DATA EXCERPTS section start

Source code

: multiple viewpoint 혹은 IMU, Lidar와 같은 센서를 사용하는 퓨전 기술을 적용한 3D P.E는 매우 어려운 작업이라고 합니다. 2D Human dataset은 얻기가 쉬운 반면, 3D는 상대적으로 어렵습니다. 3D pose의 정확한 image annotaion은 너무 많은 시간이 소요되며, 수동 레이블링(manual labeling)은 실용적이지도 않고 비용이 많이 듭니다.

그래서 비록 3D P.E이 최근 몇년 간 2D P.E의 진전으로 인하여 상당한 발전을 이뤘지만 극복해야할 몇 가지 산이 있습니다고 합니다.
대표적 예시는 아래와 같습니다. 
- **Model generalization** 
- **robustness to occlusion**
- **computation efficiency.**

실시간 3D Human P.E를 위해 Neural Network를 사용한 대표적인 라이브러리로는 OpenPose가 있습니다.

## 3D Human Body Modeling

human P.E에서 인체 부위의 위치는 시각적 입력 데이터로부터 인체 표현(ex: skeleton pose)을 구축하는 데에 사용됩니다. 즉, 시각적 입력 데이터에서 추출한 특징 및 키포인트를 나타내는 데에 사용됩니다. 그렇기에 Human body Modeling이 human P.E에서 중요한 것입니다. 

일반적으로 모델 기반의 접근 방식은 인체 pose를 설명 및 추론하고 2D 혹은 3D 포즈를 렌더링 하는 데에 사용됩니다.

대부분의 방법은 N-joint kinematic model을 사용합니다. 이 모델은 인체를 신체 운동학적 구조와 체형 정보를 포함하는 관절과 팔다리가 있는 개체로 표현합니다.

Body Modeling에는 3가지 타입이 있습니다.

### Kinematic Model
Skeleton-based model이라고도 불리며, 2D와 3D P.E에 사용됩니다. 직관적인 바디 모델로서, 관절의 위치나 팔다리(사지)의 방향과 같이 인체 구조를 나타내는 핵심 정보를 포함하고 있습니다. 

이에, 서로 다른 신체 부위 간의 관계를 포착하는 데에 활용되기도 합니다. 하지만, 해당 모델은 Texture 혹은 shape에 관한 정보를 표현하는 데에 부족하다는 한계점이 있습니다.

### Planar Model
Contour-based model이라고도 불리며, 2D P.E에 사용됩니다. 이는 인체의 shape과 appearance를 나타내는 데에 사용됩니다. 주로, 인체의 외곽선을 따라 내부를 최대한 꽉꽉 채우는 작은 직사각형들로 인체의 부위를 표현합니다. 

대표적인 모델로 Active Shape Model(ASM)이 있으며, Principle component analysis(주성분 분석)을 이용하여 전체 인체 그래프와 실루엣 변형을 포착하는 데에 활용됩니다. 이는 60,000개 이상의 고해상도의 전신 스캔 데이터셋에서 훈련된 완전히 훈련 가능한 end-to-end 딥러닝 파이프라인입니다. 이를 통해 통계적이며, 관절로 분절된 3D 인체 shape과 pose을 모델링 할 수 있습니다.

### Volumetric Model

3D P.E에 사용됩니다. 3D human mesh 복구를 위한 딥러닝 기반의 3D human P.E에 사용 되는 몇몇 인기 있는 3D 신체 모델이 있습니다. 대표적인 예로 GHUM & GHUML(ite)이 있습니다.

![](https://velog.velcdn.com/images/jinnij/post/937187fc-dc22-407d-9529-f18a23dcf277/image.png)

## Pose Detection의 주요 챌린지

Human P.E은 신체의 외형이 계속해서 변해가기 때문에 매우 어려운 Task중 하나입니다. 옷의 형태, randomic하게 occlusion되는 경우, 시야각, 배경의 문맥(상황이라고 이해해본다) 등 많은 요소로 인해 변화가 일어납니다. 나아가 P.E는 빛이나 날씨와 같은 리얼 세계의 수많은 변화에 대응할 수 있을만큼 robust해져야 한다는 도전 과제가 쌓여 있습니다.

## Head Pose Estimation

DATA EXCERPTS section end

• _YOUR OBJECTIVE_: Convert each item into a numbered list of its lines, omitting any blank lines.

• _RESULT FOR THIS EXERCISE_:
1. Source code
2. : multiple viewpoint 혹은 IMU, Lidar와 같은 센서를 사용하는 퓨전 기술을 적용한 3D P.E는 매우 어려운 작업이라고 합니다. 2D Human dataset은 얻기가 쉬운 반면, 3D는 상대적으로 어렵습니다. 3D pose의 정확한 image annotaion은 너무 많은 시간이 소요되며, 수동 레이블링(manual labeling)은 실용적이지도 않고 비용이 많이 듭니다.
3. 그래서 비록 3D P.E이 최근 몇년 간 2D P.E의 진전으로 인하여 상당한 발전을 이뤘지만 극복해야할 몇 가지 산이 있습니다고 합니다.
4. 대표적 예시는 아래와 같습니다. 
5. - **Model generalization** 
6. - **robustness to occlusion**
7. - **computation efficiency.**
8. 실시간 3D Human P.E를 위해 Neural Network를 사용한 대표적인 라이브러리로는 OpenPose가 있습니다.
9. ## 3D Human Body Modeling
10. human P.E에서 인체 부위의 위치는 시각적 입력 데이터로부터 인체 표현(ex: skeleton pose)을 구축하는 데에 사용됩니다. 즉, 시각적 입력 데이터에서 추출한 특징 및 키포인트를 나타내는 데에 사용됩니다. 그렇기에 Human body Modeling이 human P.E에서 중요한 것입니다. 
11. 일반적으로 모델 기반의 접근 방식은 인체 pose를 설명 및 추론하고 2D 혹은 3D 포즈를 렌더링 하는 데에 사용됩니다.
12. 대부분의 방법은 N-joint kinematic model을 사용합니다. 이 모델은 인체를 신체 운동학적 구조와 체형 정보를 포함하는 관절과 팔다리가 있는 개체로 표현합니다.
13. Body Modeling에는 3가지 타입이 있습니다.
14. ### Kinematic Model
15. Skeleton-based model이라고도 불리며, 2D와 3D P.E에 사용됩니다. 직관적인 바디 모델로서, 관절의 위치나 팔다리(사지)의 방향과 같이 인체 구조를 나타내는 핵심 정보를 포함하고 있습니다. 
16. 이에, 서로 다른 신체 부위 간의 관계를 포착하는 데에 활용되기도 합니다. 하지만, 해당 모델은 Texture 혹은 shape에 관한 정보를 표현하는 데에 부족하다는 한계점이 있습니다.
17. ### Planar Model
18. Contour-based model이라고도 불리며, 2D P.E에 사용됩니다. 이는 인체의 shape과 appearance를 나타내는 데에 사용됩니다. 주로, 인체의 외곽선을 따라 내부를 최대한 꽉꽉 채우는 작은 직사각형들로 인체의 부위를 표현합니다. 
19. 대표적인 모델로 Active Shape Model(ASM)이 있으며, Principle component analysis(주성분 분석)을 이용하여 전체 인체 그래프와 실루엣 변형을 포착하는 데에 활용됩니다. 이는 60,000개 이상의 고해상도의 전신 스캔 데이터셋에서 훈련된 완전히 훈련 가능한 end-to-end 딥러닝 파이프라인입니다. 이를 통해 통계적이며, 관절로 분절된 3D 인체 shape과 pose을 모델링 할 수 있습니다.
20. ### Volumetric Model
21. 3D P.E에 사용됩니다. 3D human mesh 복구를 위한 딥러닝 기반의 3D human P.E에 사용 되는 몇몇 인기 있는 3D 신체 모델이 있습니다. 대표적인 예로 GHUM & GHUML(ite)이 있습니다.
22. ![](https://velog.velcdn.com/images/jinnij/post/937187fc-dc22-407d-9529-f18a23dcf277/image.png)
23. ## Pose Detection의 주요 챌린지
24. Human P.E은 신체의 외형이 계속해서 변해가기 때문에 매우 어려운 Task중 하나입니다. 옷의 형태, randomic하게 occlusion되는 경우, 시야각, 배경의 문맥(상황이라고 이해해본다) 등 많은 요소로 인해 변화가 일어납니다. 나아가 P.E는 빛이나 날씨와 같은 리얼 세계의 수많은 변화에 대응할 수 있을만큼 robust해져야 한다는 도전 과제가 쌓여 있습니다.
25. ## Head Pose Estimation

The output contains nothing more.